Six Ideas for Data Gained from Social Media Monitoring
Today's Editor's Picks
Millions of messages, posts, and updates flood social media websites and platforms each and every day.
Within all that noise may be moments when individuals mention your brand, product, or service. It’s at this time that you’d have a great opportunity to respond to their interest or feedback. If you manage to catch them at the right time that interaction could generate a sale, discover your demographics, create a positive experience, or extinguish the flames of an annoyed individual.
To do this you need to use tools because it’s quite impossible to monitor the Web on your own.
In fact – you’ll probably need to employ a couple of tools, all working together, to really keep track of your social media interactions.
But remember, too, that once you have that data … you need to take action.
Two Tools for Our Purpose
Do a search for “social media monitoring tools” and you’ll see hundreds of blog posts that list out dozens of tools. This is good and all but let’s skip all that and start putting them into action rather than spending a ton of time comparing them all.
For the selection I’m saying …
Tagboard is a little different from what you would normally use for tracking your social media interactions. With Tagboard the focus is on the hashtag. You can plug in whatever hashtag you feel important for your business and see a report of who’s using them.
The basic, free, version is very limited but if you want to quickly check to see what’s going on – in a visual way – then Tagboard gets the job done.
Social Mention is a tool that I really love to use because it’s Web-based and very easy to understand.
Take your list of keywords, plug them into the search box, and select where to source the information, then hit search. After a few moments you’ll see results from a variety of sources (depending on your parameter, of course) like blogs, Twitter, Facebook, and other social platforms.
Take note of who’s talking. What they’re saying. Where it’s posted. Use that to kick start a social media campaign, make improvements, or find new people to follow.
Six Ideas for that Data
Once you have all those keywords, hashtags, and phrases into the tools and started to record the information (I’d recommend a spreadsheet) it’s time to put that info into action.
Here’s what I’d recommend:
- Gain. Find someone that has mentioned your brand and message asking them what they thought of your product/brand. This will help you make improvements and show that you’re active to the community.
- Invite. Invite people talking about your brand or industry to your Facebook fan page (or private group) to continue discussions and create networking potential.

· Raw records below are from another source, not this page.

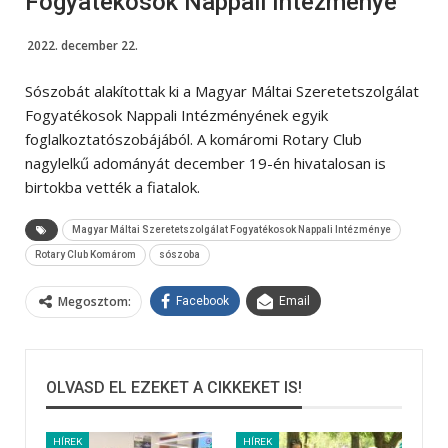
Fogyatékosok Nappali Intézménye
2022. december 22.
Sószobát alakítottak ki a Magyar Máltai Szeretetszolgálat
Fogyatékosok Nappali Intézményének egyik
foglalkoztatószobájából. A komáromi Rotary Club
nagylelkű adományát december 19-én hivatalosan is
birtokba vették a fiatalok.
Magyar Máltai Szeretetszolgálat Fogyatékosok Nappali Intézménye
Rotary Club Komárom
sószoba
Megosztom:
Facebook
Email
OLVASD EL EZEKET A CIKKEKET IS!
HÍREK
HÍREK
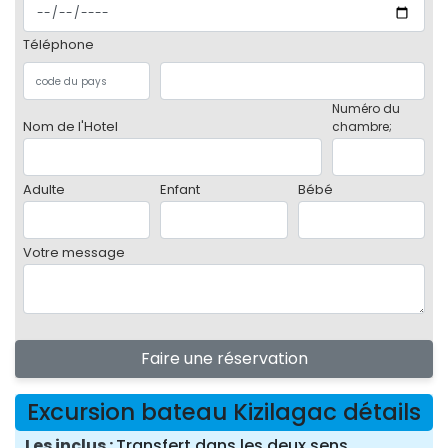
Téléphone
Numéro du
Nom de l'Hotel
chambre;
Adulte
Enfant
Bébé
Votre message
Faire une réservation
Excursion bateau Kizilagac détails
Les inclus
Transfert dans les deux sens,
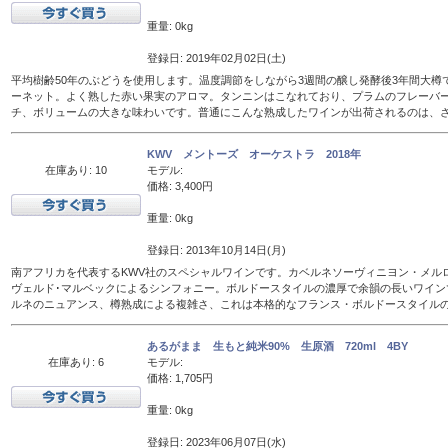
重量: 0kg
登録日: 2019年02月02日(土)
平均樹齢50年のぶどうを使用します。温度調節をしながら3週間の醸し発酵後3年間大樽
ーネット。よく熟した赤い果実のアロマ。タンニンはこなれており、プラムのフレーバ
チ、ボリュームの大きな味わいです。普通にこんな熟成したワインが出荷されるのは、
KWV メントーズ オーケストラ 2018年
在庫あり: 10
モデル:
価格: 3,400円
重量: 0kg
登録日: 2013年10月14日(月)
南アフリカを代表するKWV社のスペシャルワインです。カベルネソーヴィニヨン・メル
ヴェルド･マルベックによるシンフォニー。ボルドースタイルの濃厚で余韻の長いワイン
ルネのニュアンス、樽熟成による複雑さ、これは本格的なフランス・ボルドースタイル
あるがまま 生もと純米90% 生原酒 720ml 4BY
在庫あり: 6
モデル:
価格: 1,705円
重量: 0kg
登録日: 2023年06月07日(水)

- Sell. Find the people complaining about the competitor and step in to offer your product. Make an irresistible offer if they make the change and wow them with customer service.
- Discover. Use the links as a source for finding new platforms and locations where you can be active. See if you can submit content to the site which will come at ease since they already know who you are.
- Appeal. Someone angry about what you’re doing or what you offer? Talk to them on the public channels, offer support, and try to fix the problem. You may win over their business and your helpfulness will be seen by other members on that platform.
- Ignore. Not everything people say is worthwhile for your business. In fact, some suggestions are down-right detrimental. Look through the results and learn who and what to ignore otherwise you’ll end up chasing a dead end lead.
Pretty simple stuff, right?
I wanted to keep it that way because you should use your imagination. Just think – when has there ever been a time when businesses could so freely listen to their customers? This isn’t a time to just go cookie cutter with your responses and how you use the information.
Tailor what you learn for your business.
Try something different. Try something new.